Long-term story intact
So what should investors do during these difficult times? Says George, "We've been telling them from the beginning that this is a long-term instrument and if there is nothing wrong with the Indian companies they own, or the Indian economy and country as a whole, and if the market is still going down because of technical factors, investors should wait and watch. We have seen this in the past too... markets falling due to technical reasons and then bouncing back. If the fundamentals are fine and the FIIs are selling today, tomorrow new ones will come. I see no problem for long-term investors." But short traders and those who invest on borrowed money... "I'd say these have become a risky group in the entire system... they have really burned their fingers and will disappear for some time. But I fear that tomorrow, if the market goes up, they will again return with borrowed money. That will continue and is dangerous.
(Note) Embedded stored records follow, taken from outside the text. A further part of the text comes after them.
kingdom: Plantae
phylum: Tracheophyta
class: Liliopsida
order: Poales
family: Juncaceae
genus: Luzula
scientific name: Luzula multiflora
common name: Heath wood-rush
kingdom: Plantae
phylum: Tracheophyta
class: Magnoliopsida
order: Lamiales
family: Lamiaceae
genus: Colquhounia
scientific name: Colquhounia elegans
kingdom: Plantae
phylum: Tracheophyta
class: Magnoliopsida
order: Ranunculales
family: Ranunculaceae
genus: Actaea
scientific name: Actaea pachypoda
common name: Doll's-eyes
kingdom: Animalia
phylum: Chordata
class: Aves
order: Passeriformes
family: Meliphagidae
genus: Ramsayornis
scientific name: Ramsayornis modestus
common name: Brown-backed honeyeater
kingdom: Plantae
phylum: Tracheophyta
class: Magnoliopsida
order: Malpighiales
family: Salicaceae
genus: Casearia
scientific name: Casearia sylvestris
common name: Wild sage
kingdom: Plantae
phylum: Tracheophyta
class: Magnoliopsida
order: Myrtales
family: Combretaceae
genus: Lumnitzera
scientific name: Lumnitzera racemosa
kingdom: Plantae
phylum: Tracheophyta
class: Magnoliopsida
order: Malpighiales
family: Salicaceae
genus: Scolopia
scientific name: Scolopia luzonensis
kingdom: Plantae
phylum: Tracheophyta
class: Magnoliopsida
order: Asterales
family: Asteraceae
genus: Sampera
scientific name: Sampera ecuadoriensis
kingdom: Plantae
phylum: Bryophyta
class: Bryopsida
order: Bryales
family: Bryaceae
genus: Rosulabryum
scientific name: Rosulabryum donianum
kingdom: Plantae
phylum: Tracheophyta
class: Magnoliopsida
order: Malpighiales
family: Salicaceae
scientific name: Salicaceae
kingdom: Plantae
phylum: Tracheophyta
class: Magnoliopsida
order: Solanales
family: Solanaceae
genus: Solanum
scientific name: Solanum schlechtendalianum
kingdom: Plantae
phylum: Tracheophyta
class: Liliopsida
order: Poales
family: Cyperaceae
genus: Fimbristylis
But if you invest systematically and with your own money, you can afford to wait." He also feels that brokers too should take some responsibility for investors losing money. "They... and also the entire market system... should make the effort to educate investors that they should invest for the long term." As for the days ahead, George says, "As long as global capital flows are unrestricted and as long as Indian economy and Indian companies do well, there is nothing to worry for the equity market; it should bounce back. I'll change my views if the fundamentals change. Remain calm... and see how the companies are performing, look at the first quarter results and then take a call." Jhaveri's tips for the long term
If you don't understand something, ask for help. Devote time and learn financial management. Take educational courses, gain knowledge, and understand the consequence before acting. If you don't have patience, capitalise on others' expertise. If you can hire lawyers, chartered accountants, doctors etc for their services, why do you want to risk your hard earned money? Invest time to talk to 10, 20 or even 30 experts and finally choose one you are comfortable with. Is this too much time to spend for a lifetime of peace and financial control? Just invest this time once. Beware of product-driven agents and brokers. It is easy to identify them ask what is the best investment and within 5-10 minutes of meeting you if they jump into any product demonstration, just press the eject button and don't waste any further time. Meet the next person.